# Text passage
Hi

10 days and no replies. That's not nice of people. So here I go.

I think I can follow the design you propose, even though I am not really
into the database code part of Fedora. 
To retell it, so you can check my understanding: There is some config in
DefaultDOManager.dbspec that determines which part of a fedora object is
cached in the database. You amend that config, so that the user can
provide a config file, so that additional content is cached.
That's all there is, right?

I am not against the idea, but I consider it a stopgap measure. 
The problem you outline is that actually querying the foxml files is to
slow in the fedora design. You want a faster way to access the contents,
and thus you propose to store it in a database. So far I agree, the
fedora backend is not fast for small queries (as the entire object is
parsed for any query), and some indexed frontend is sometimes required. 
Now, I do not know the performance of the various open source xml
databases, but it sounds radically simpler to store/backup the foxml
objects in an xml database, than writing complex expressions for mapping
selected parts to a relational database.

Having such an database, which could either be a cache of the foxml
files, or the primary store for the foxml files would allow fast queries
about properties on the objects or datastreams. This should probably be
the design we work towards, but your idea could easily serve as a
current way of doing database integration while we have no xml database.

# Activity A
Reproduce word for word the part of the forum post on caching Fedora objects in a database that starts with "To retell it, so" and goes on through "a stopgap measure.".

# Exercise inputs

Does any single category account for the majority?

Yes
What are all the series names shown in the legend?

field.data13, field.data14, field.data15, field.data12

---

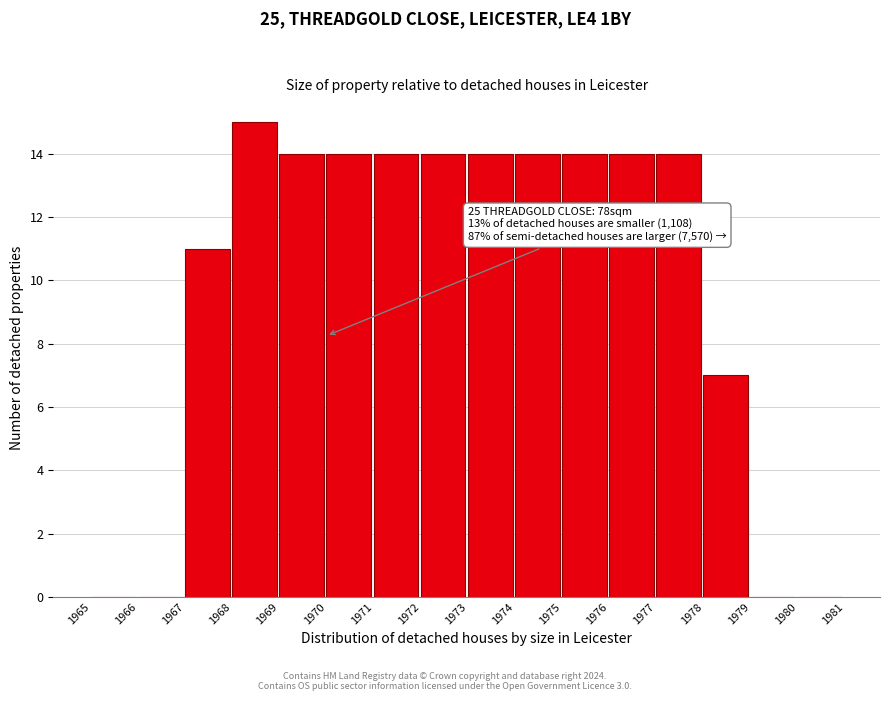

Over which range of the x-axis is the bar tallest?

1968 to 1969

---

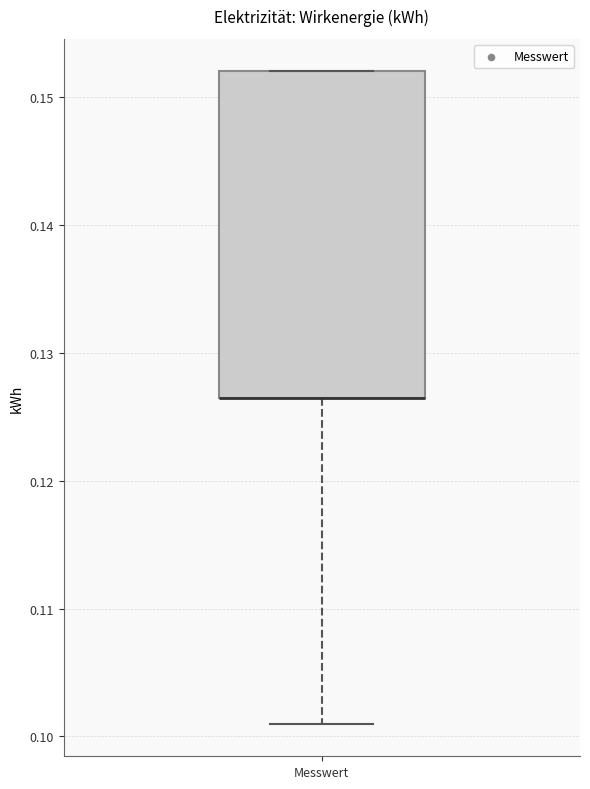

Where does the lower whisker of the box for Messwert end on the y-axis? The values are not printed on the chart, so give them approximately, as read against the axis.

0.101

# Activity B
Report every line in the rows that contains the string "axis", matching case exactly.

# Task result A
To retell it, so you can check my understanding: There is some config in
DefaultDOManager.dbspec that determines which part of a fedora object is
cached in the database. You amend that config, so that the user can
provide a config file, so that additional content is cached.
That's all there is, right?

I am not against the idea, but I consider it a stopgap measure.

# Task result B
Over which range of the x-axis is the bar tallest?
Where does the lower whisker of the box for Messwert end on the y-axis? The values are not printed on the chart, so give them approximately, as read against the axis.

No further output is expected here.